Some parents said they were outraged after they reported the hate speech and the school administrators failed to act.

n a public post on Instagram, a student threatened to use the N-word if anyone offended her with “cracker,” a derogatory word used to offend poor whites who live in the South.

“I’m sorry but the black people at my school are trash like you think everything you do is better than us and there are so ignorant and annoying,” a teenage girl wrote.

Another student echoed the sentiment: “Why do black people feel that we white people owe them something? It wasn’t our generation who made their ancestors slaves.”

Some parents and students said these two social media posts and others are symptomatic of the escalating racial conflict at the school. Some of the students say that the hate speech has already resulted in violence and vandalism.

There is no hate speech exception in the First Amendment, which protects freedom of speech. Zanita E. Fenton, a constitutional law professor at the University of Miami, said education could help students be more empathetic and promote conflict resolution.

“It ought  to be the highest as the most promising means to undermine conflict, including that perceptively race based,” Fenton said.

Pompano Beach High School student Annastasiya Riley said she graduates this summer with an education on “racial cliques” and “social media wars.”

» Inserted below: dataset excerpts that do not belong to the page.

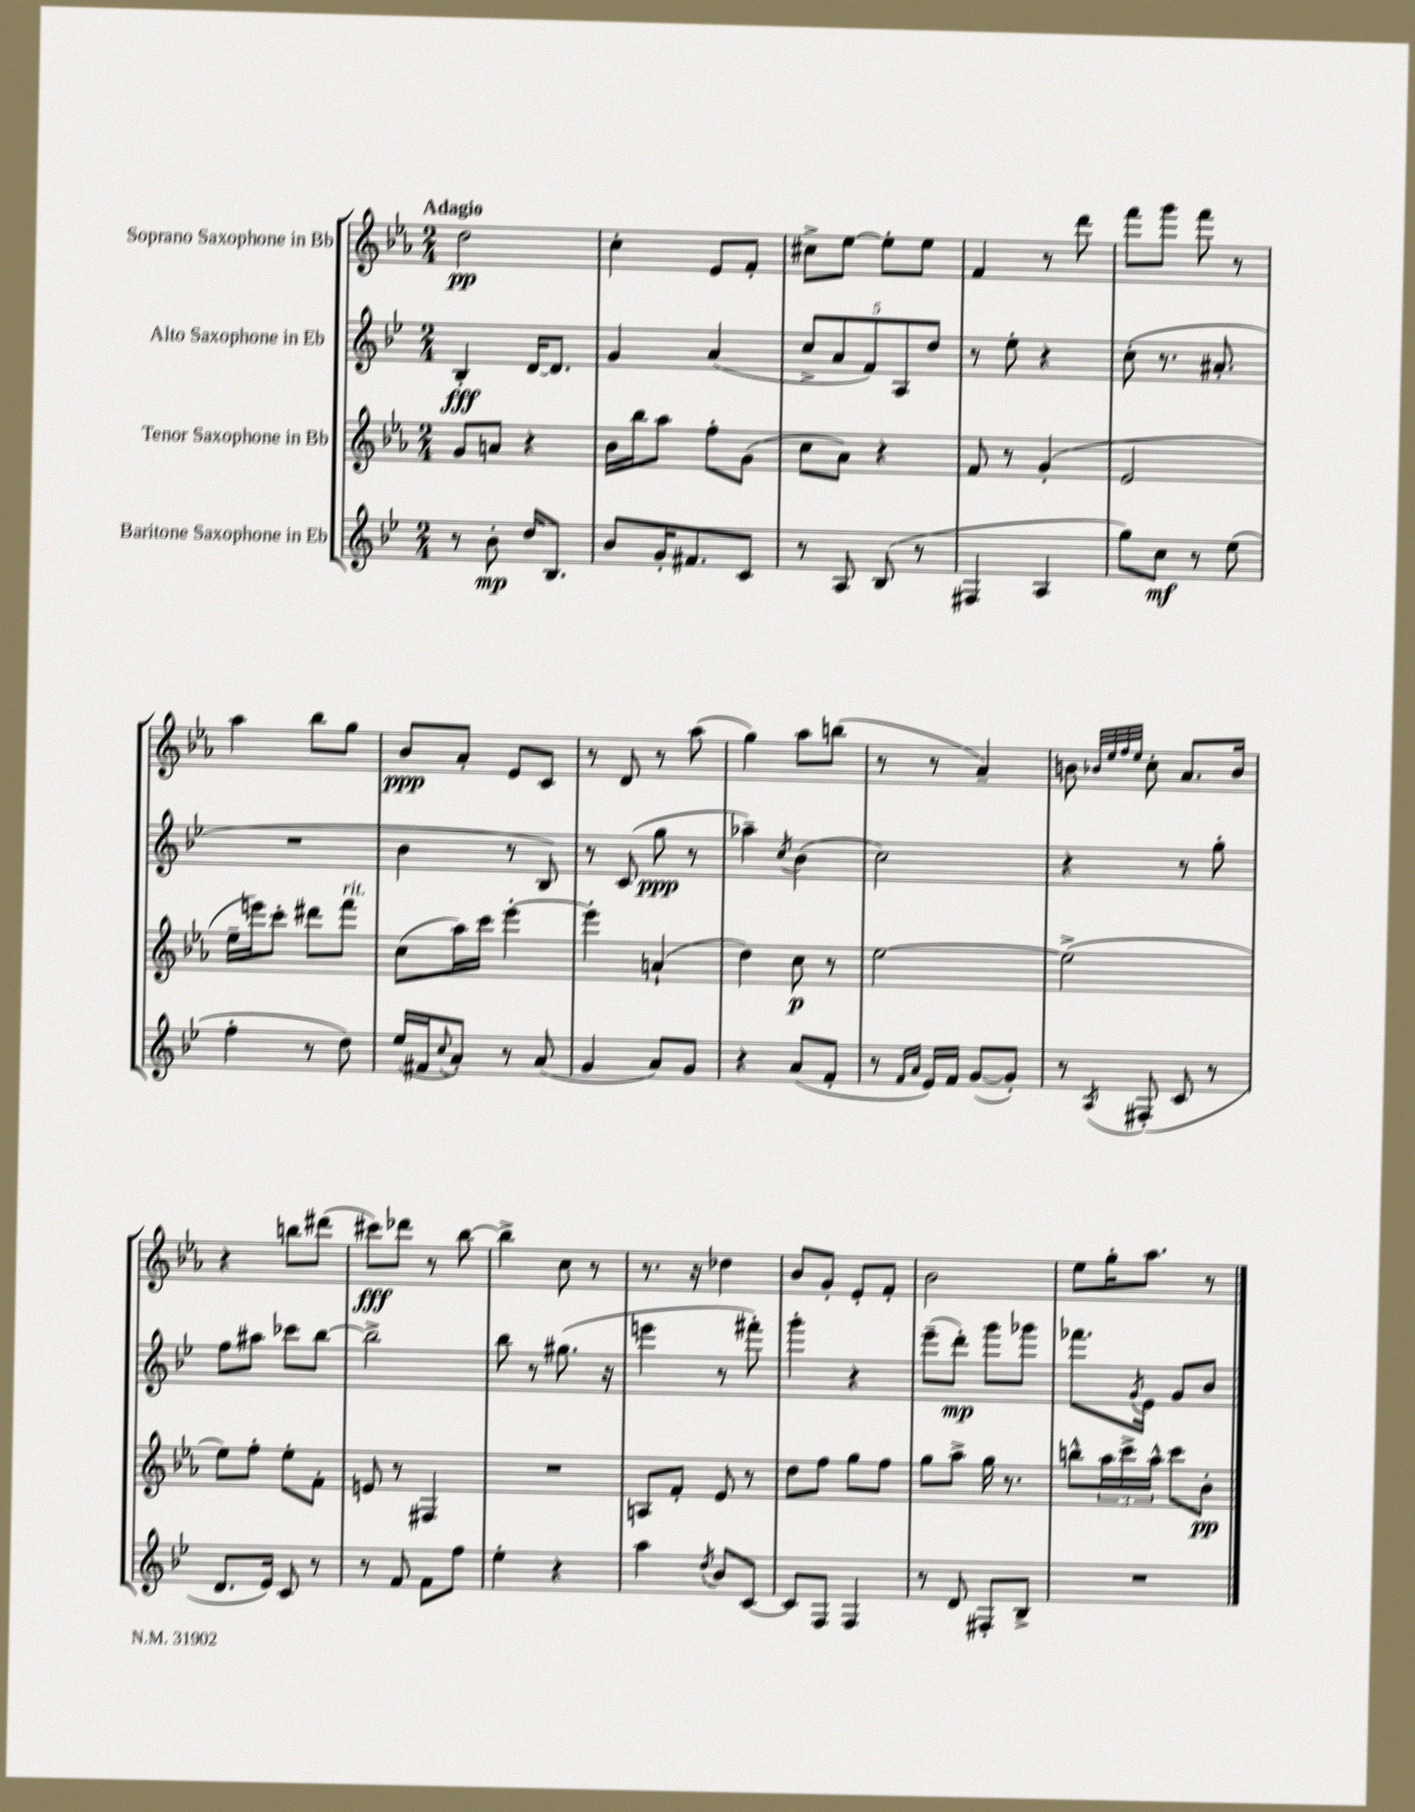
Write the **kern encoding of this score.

**kern	**dynam	**kern	**dynam	**kern	**dynam	**kern	**dynam
*part4	*part4	*part3	*part3	*part2	*part2	*part1	*part1
*staff4	*staff4	*staff3	*staff3	*staff2	*staff2	*staff1	*staff1
*I"Baritone Saxophone in Eb	*	*I"Tenor Saxophone in Bb	*	*I"Alto Saxophone in Eb	*	*I"Soprano Saxophone in Bb	*
*clefG2	*	*clefG2	*	*clefG2	*	*clefG2	*
*k[b-e-]	*	*k[b-e-a-]	*	*k[b-e-]	*	*k[b-e-a-]	*
*M2/4	*	*M2/4	*	*M2/4	*	*M2/4	*
=1	=1	=1	=1	=1	=1	=1	=1
!	!	!	!	!	!	!LO:TX:a:B:t=Adagio	!
8r	.	8g/L	.	4B-'/	fff	2dd\	pp
8b-'\	mp	8an/J	.	.	.	.	.
16dd/KL	.	4r	.	[16d/KL	.	.	.
8.B-/J	.	.	.	8.d/J]	.	.	.
=2	=2	=2	=2	=2	=2	=2	=2
8b-/L	.	16b-\LL	.	4g/	.	4cc'\	.
.	.	16bb-\J	.	.	.	.	.
16g'/K	.	8aa-\J	.	.	.	.	.
8.f#X/	.	.	.	.	.	.	.
.	.	8ff'\L	.	(4a/	.	8e-/L	.
8c/J	.	(8g\J	.	.	.	8f'/J	.
=3	=3	=3	=3	=3	=3	=3	=3
8r	.	8cc\L	.	10cc^/L	.	8cc#X^\L	.
.	.	.	.	10a/	.	.	.
8A/	.	8a-\J)	.	.	.	[8ee-\J	.
.	.	.	.	10f/)	.	.	.
(8B-/	.	4r	.	.	.	8ee-'\L]	.
.	.	.	.	10A/	.	.	.
8r	.	.	.	.	.	8ee-\J	.
.	.	.	.	10dd/J	.	.	.
=4	=4	=4	=4	=4	=4	=4	=4
4F#X/	.	8f/	.	8r	.	4f/	.
.	.	8r	.	8ee-'\	.	.	.
4A/	.	(4g'/	.	4r	.	8r	.
.	.	.	.	.	.	8ddd\	.
=5	=5	=5	=5	=5	=5	=5	=5
8gg\L)	.	2e-/	.	(8cc'\	.	8fff\L	.
8cc\J	mf	.	.	8.r	.	8ggg\J	.
8r	.	.	.	.	.	8fff\	.
.	.	.	.	8.a#X'/	.	.	.
(8ee-\	.	.	.	.	.	8r	.
!!LO:LB:g=z
=6	=6	=6	=6	=6	=6	=6	=6
4ff'\	.	16ee-~\LL	.	2r	.	4aa-\	.
.	.	16eeen\J)	.	.	.	.	.
.	.	8ccc'\J	.	.	.	.	.
8r	.	8ddd#X\L	.	.	.	8bb-\L	.
!	!	!LO:TX:a:i:t=rit.	!	!	!	!	!
8dd\)	.	8fff\J	.	.	.	8gg\J	.
=7	=7	=7	=7	=7	=7	=7	=7
(16ee-/LL	.	(8cc\L	.	4b-\	.	8b-/L	ppp
16f#X/J	.	.	.	.	.	.	.
8qqcc/	.	.	.	.	.	.	.
8a'/J)	.	16aa-\L)	.	.	.	8a-'/J	.
.	.	16ccc\JJ	.	.	.	.	.
8r	.	[4eee-'\	.	8r	.	8e-/L	.
(8a/	.	.	.	8B-/)	.	8c/J	.
=8	=8	=8	=8	=8	=8	=8	=8
4g/	.	4eee-'\]	.	8r	.	8r	.
.	.	.	.	(8c/	.	8d/	.
8a/L)	.	(4an`/	.	8gg\	ppp	8r	.
8g/J	.	.	.	8r	.	(8aa-\	.
=9	=9	=9	=9	=9	=9	=9	=9
4r	.	4dd\)	.	4aa-X~\)	.	4gg\)	.
.	.	.	.	8qcc/	.	.	.
(8a/L	.	8cc\	p	(4b-\	.	8aa-\L	.
8f'/J	.	8r	.	.	.	(8bbn\J	.
=10	=10	=10	=10	=10	=10	=10	=10
8r	.	[2ee-\	.	2cc\)	.	8r	.
16qqf/LL	.	.	.	.	.	.	.
16qqa/JJ	.	.	.	.	.	.	.
16e-/LL)	.	.	.	.	.	8r	.
16f/JJ	.	.	.	.	.	.	.
([8g/L	.	.	.	.	.	4a-~/)	.
8g'/J])	.	.	.	.	.	.	.
=11	=11	=11	=11	=11	=11	=11	=11
8r	.	(2ee-^\]	.	4r	.	8bn\	.
.	.	.	.	.	.	32qqb-X/LLL	.
.	.	.	.	.	.	32qqee-/	.
.	.	.	.	.	.	32qqff/	.
8qA/	.	.	.	.	.	32qqee-/JJJ	.
(8F#X'/	.	.	.	.	.	8cc'\	.
8c/	.	.	.	8r	.	8.a-/L	.
8r	.	.	.	8gg'\	.	.	.
.	.	.	.	.	.	16b-/Jk	.
!!LO:LB:g=z
=12	=12	=12	=12	=12	=12	=12	=12
8.d/L	.	8ee-\L)	.	8ff\L	.	4r	.
.	.	8ff'\J	.	8aa#X\J	.	.	.
16e-/Jk)	.	.	.	.	.	.	.
8c/	.	8ee-'\L	.	8ccc-X\L	.	8bbn\L	.
8r	.	8f'\J	.	[8bb-\J	.	(8ddd#X\J	.
=13	=13	=13	=13	=13	=13	=13	=13
8r	.	8en/	.	2bb-^\]	.	8ccc#X\L)	fff
8f/	.	8r	.	.	.	8ddd-X\J	.
8f\L	.	4F#X/	.	.	.	8r	.
8ff\J	.	.	.	.	.	[8bb-\	.
=14	=14	=14	=14	=14	=14	=14	=14
4ee-'\	.	2r	.	8bb-\	.	4bb-^\]	.
.	.	.	.	8r	.	.	.
4r	.	.	.	(8.gg#X\	.	8cc\	.
.	.	.	.	.	.	8r	.
.	.	.	.	16r	.	.	.
=15	=15	=15	=15	=15	=15	=15	=15
4aa\	.	8An/L	.	4eeen\	.	8.r	.
.	.	8f'/J	.	.	.	.	.
.	.	.	.	.	.	16r	.
8qdd/	.	.	.	.	.	.	.
8b-/L	.	8e-/	.	8r	.	4dd-X\	.
[8c/J	.	8r	.	8fff#X'\)	.	.	.
=16	=16	=16	=16	=16	=16	=16	=16
8c/L]	.	8dd\L	.	4ggg'\	.	8b-/L	.
8F/J	.	8ff\J	.	.	.	8g'/J	.
4F/	.	8gg\L	.	4r	.	8e-'/L	.
.	.	8ff\J	.	.	.	8f'/J	.
=17	=17	=17	=17	=17	=17	=17	=17
8r	.	8gg\L	.	(8eee-~\L	.	2b-\	.
8d/	.	8aa-^\J	.	8ddd'\J)	mp	.	.
8F#X'/L	.	16gg\	.	8ggg\L	.	.	.
.	.	8.r	.	.	.	.	.
8B-^/J	.	.	.	8ggg-X\J	.	.	.
=18	=18	=18	=18	=18	=18	=18	=18
2r	.	8bbn^^\L	.	8.fff-X\L	.	8ee-\L	.
.	.	24aa-\L	.	.	.	16gg'\K	.
.	.	24ccc^\	.	.	.	.	.
.	.	.	.	8qg/	.	.	.
.	.	.	.	16e-\Jk	.	8.aa-\J	.
.	.	24aa-^^\JJ	.	.	.	.	.
.	.	8ccc\L	.	8g/L	.	.	.
.	.	8b-'\J	pp	8b-/J	.	8r	.
==	==	==	==	==	==	==	==
*-	*-	*-	*-	*-	*-	*-	*-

She said during her years at the school she was upset when she saw neo-Nazi symbols spray painted on the wall and a mention of “Black Lives Matter” on a mural painted over.

“This is a school full of hatred,” Riley said. She added that over the years the complaints on the matter were often “swept under the rug.”

Jada Howden and Paris Colbert still have a year before they graduate, but they would like to see school administrators hold a forum to address the problem before the school years ends on Thursday.

Other students and parents, including a Broward County Sheriff’s Office employee, have contacted school administrators and school district employees. None of them have received an official response. Kamryn James, a 9th-grader who said she is already fed up, decided to confront one of the culprits.